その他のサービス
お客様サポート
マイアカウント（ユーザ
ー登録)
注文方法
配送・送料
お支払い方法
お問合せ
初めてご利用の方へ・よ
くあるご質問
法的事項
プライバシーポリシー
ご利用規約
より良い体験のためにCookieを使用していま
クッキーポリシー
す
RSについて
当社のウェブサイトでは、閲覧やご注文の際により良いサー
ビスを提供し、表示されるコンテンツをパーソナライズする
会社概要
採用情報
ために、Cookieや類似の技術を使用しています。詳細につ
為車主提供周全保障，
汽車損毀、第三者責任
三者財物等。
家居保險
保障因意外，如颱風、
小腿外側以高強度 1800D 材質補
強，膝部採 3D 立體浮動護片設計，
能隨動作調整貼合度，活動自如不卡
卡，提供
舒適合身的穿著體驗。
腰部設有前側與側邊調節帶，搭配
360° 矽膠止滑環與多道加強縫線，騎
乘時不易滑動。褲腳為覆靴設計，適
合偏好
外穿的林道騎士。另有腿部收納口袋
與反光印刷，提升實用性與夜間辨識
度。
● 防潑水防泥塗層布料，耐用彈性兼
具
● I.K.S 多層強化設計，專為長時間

◇ ◇ ◇ ◇ ◇

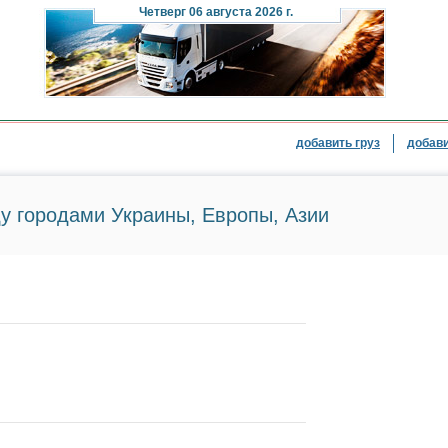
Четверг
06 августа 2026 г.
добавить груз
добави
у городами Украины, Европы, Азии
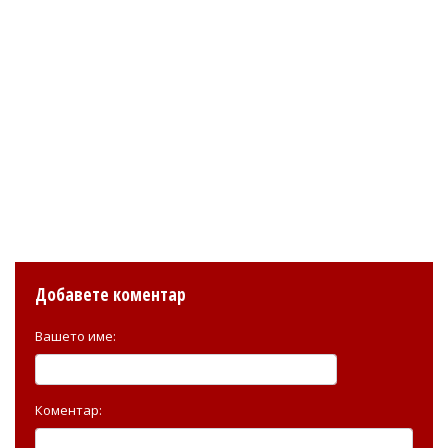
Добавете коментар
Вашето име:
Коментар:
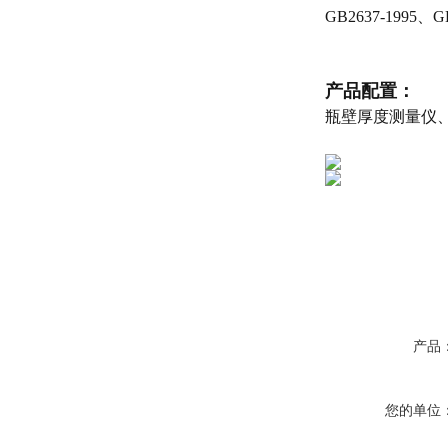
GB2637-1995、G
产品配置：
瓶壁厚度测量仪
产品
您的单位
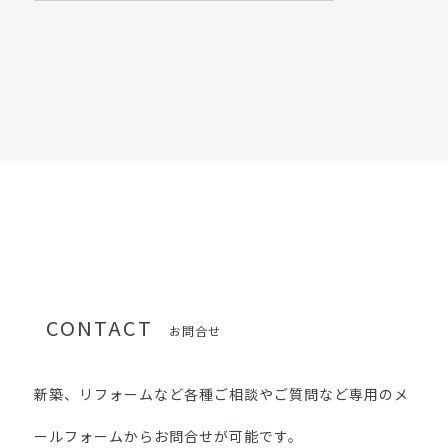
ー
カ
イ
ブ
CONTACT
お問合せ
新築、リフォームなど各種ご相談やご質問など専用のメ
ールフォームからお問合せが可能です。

◇ ◇ ◇ ◇ ◇

* **What you need to do**
Render the lines from the one containing "Добавете коментар" through the one containing "ールフォームからお問合せが可能です。", inclusive, as a Markdown table with the columns No. and Line, numbering the rows and omitting blank lines. Leave the pictures out of the table.

* **Expected answer**
| No. | Line |
|---|---|
| 1 | Добавете коментар |
| 2 | Вашето име: |
| 3 | Коментар: |
| 4 | GB2637-1995、G |
| 5 | 产品配置： |
| 6 | 瓶壁厚度测量仪 |
| 7 | 产品 |
| 8 | 您的单位 |
| 9 | ー |
| 10 | カ |
| 11 | イ |
| 12 | ブ |
| 13 | CONTACT |
| 14 | お問合せ |
| 15 | 新築、リフォームなど各種ご相談やご質問など専用のメ |
| 16 | ールフォームからお問合せが可能です。 |